Collected data entries:
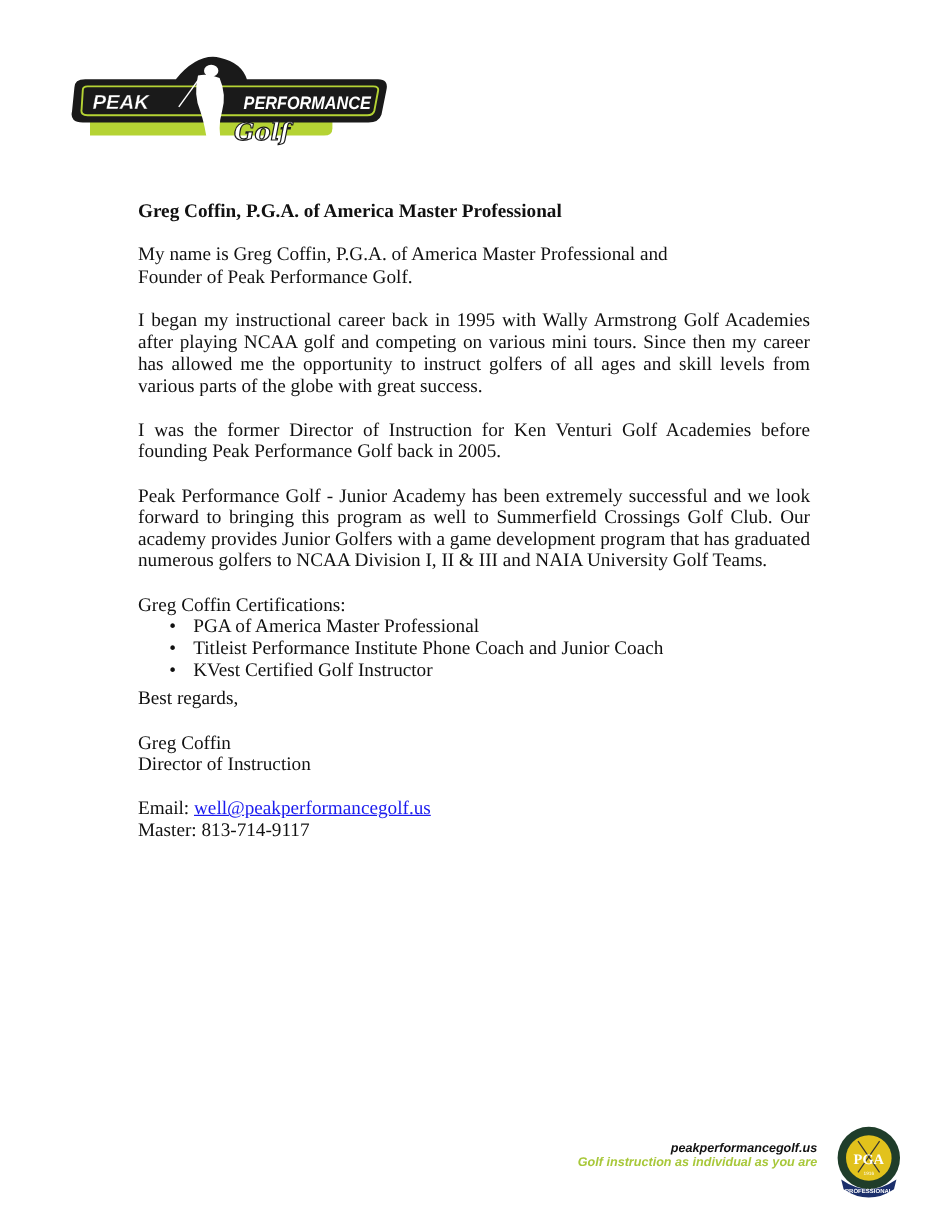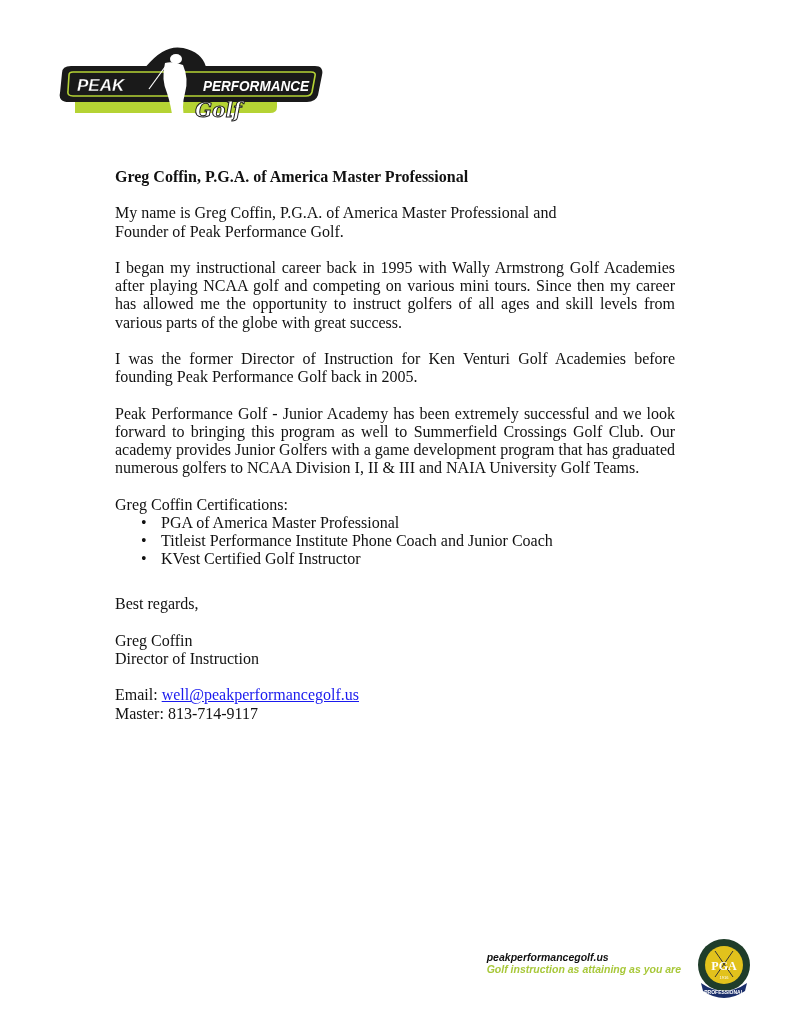--- a/index.html
+++ b/index.html
@@ -50,7 +50,7 @@
   <p class="justify">I began my instructional career back in 1995 with Wally Armstrong Golf Academies after playing NCAA golf and competing on various mini tours. Since then my career has allowed me the opportunity to instruct golfers of all ages and skill levels from various parts of the globe with great success.</p>
   <p class="justify">I was the former Director of Instruction for Ken Venturi Golf Academies before founding Peak Performance Golf back in 2005.</p>
   <p class="justify">Peak Performance Golf - Junior Academy has been extremely successful and we look forward to bringing this program as well to Summerfield Crossings Golf Club.  Our academy provides Junior Golfers with a game development program that has graduated numerous golfers to NCAA Division I, II &amp; III and NAIA University Golf Teams.</p>
-  <div style="margin-bottom:27px;">
+  <div style="margin-bottom:6px;">
     <div>Greg Coffin Certifications:</div>
     <ul class="cert-list">
       <li><span class="bullet">•</span><span>PGA of America Master Professional</span></li>

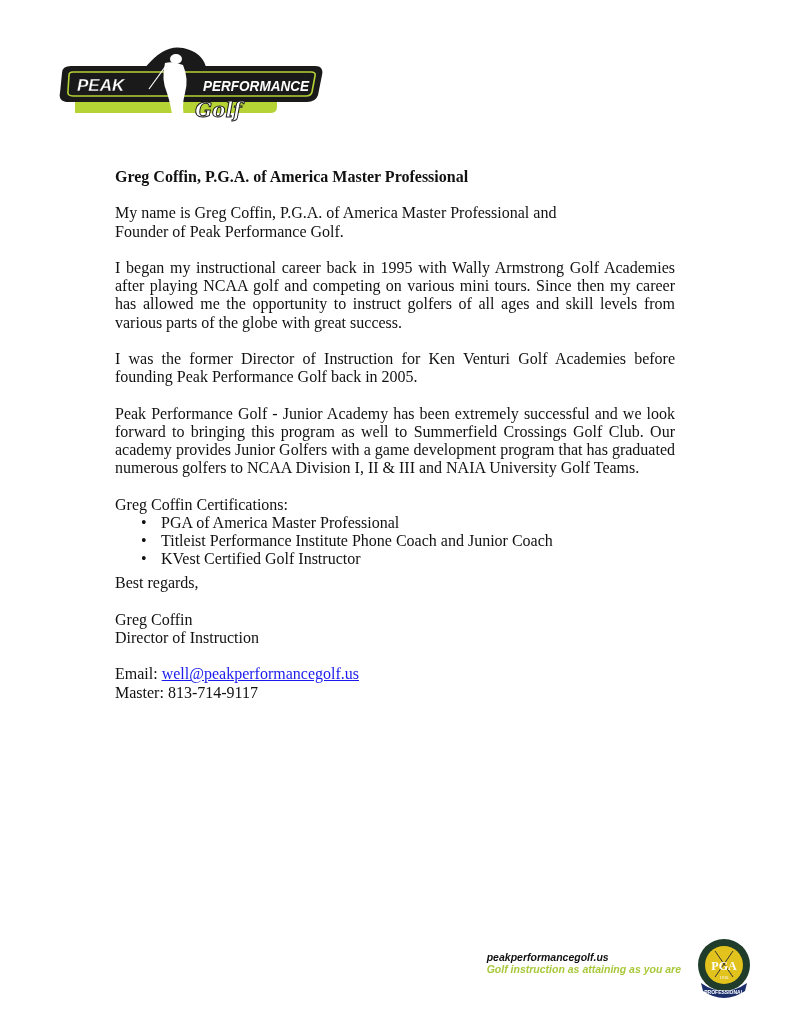--- a/index.html
+++ b/index.html
@@ -17,7 +17,7 @@
   .cert-list li .bullet { position: absolute; left: 26px; top: 0; }
   .email-link { color: #1a1aee; text-decoration: underline; }
   .footer-text {
-    position: absolute; right: 110px; top: 951px; text-align: left;
+    position: absolute; right: 110px; top: 951px; text-align: right;
     font-family: "Liberation Sans", sans-serif; font-style: italic; font-weight: bold; font-size: 10.5px; line-height: 12px;
   }
   .footer-url { color: #111; }

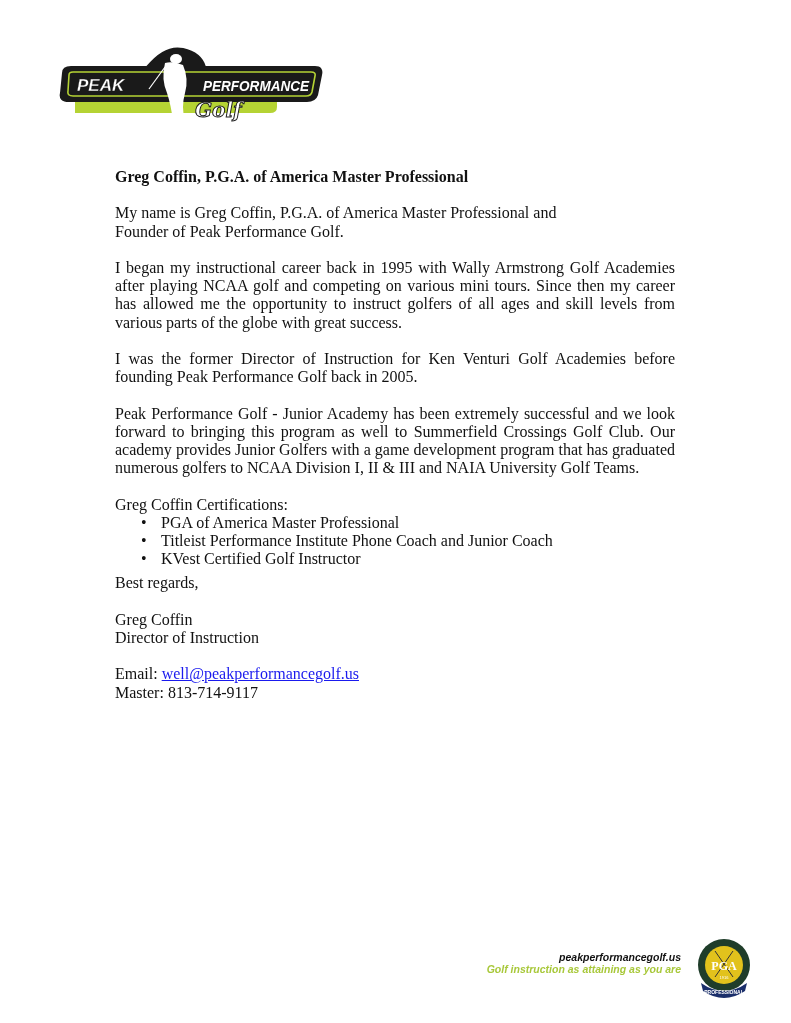--- a/index.html
+++ b/index.html
@@ -71,7 +71,7 @@
 
 <div class="footer-text">
   <div class="footer-url">peakperformancegolf.us</div>
-  <div class="footer-tag">Golf instruction as attaining as you are</div>
+  <div class="footer-tag">Golf instruction as individual as you are</div>
 </div>
 
 <svg class="pga-badge" viewBox="0 0 58 64">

EXERCISE PROMPT
Each line above that holds the string "right" should be copied and shown.

RESULT BELOW
-    position: absolute; right: 110px; top: 951px; text-align: left;
+    position: absolute; right: 110px; top: 951px; text-align: right;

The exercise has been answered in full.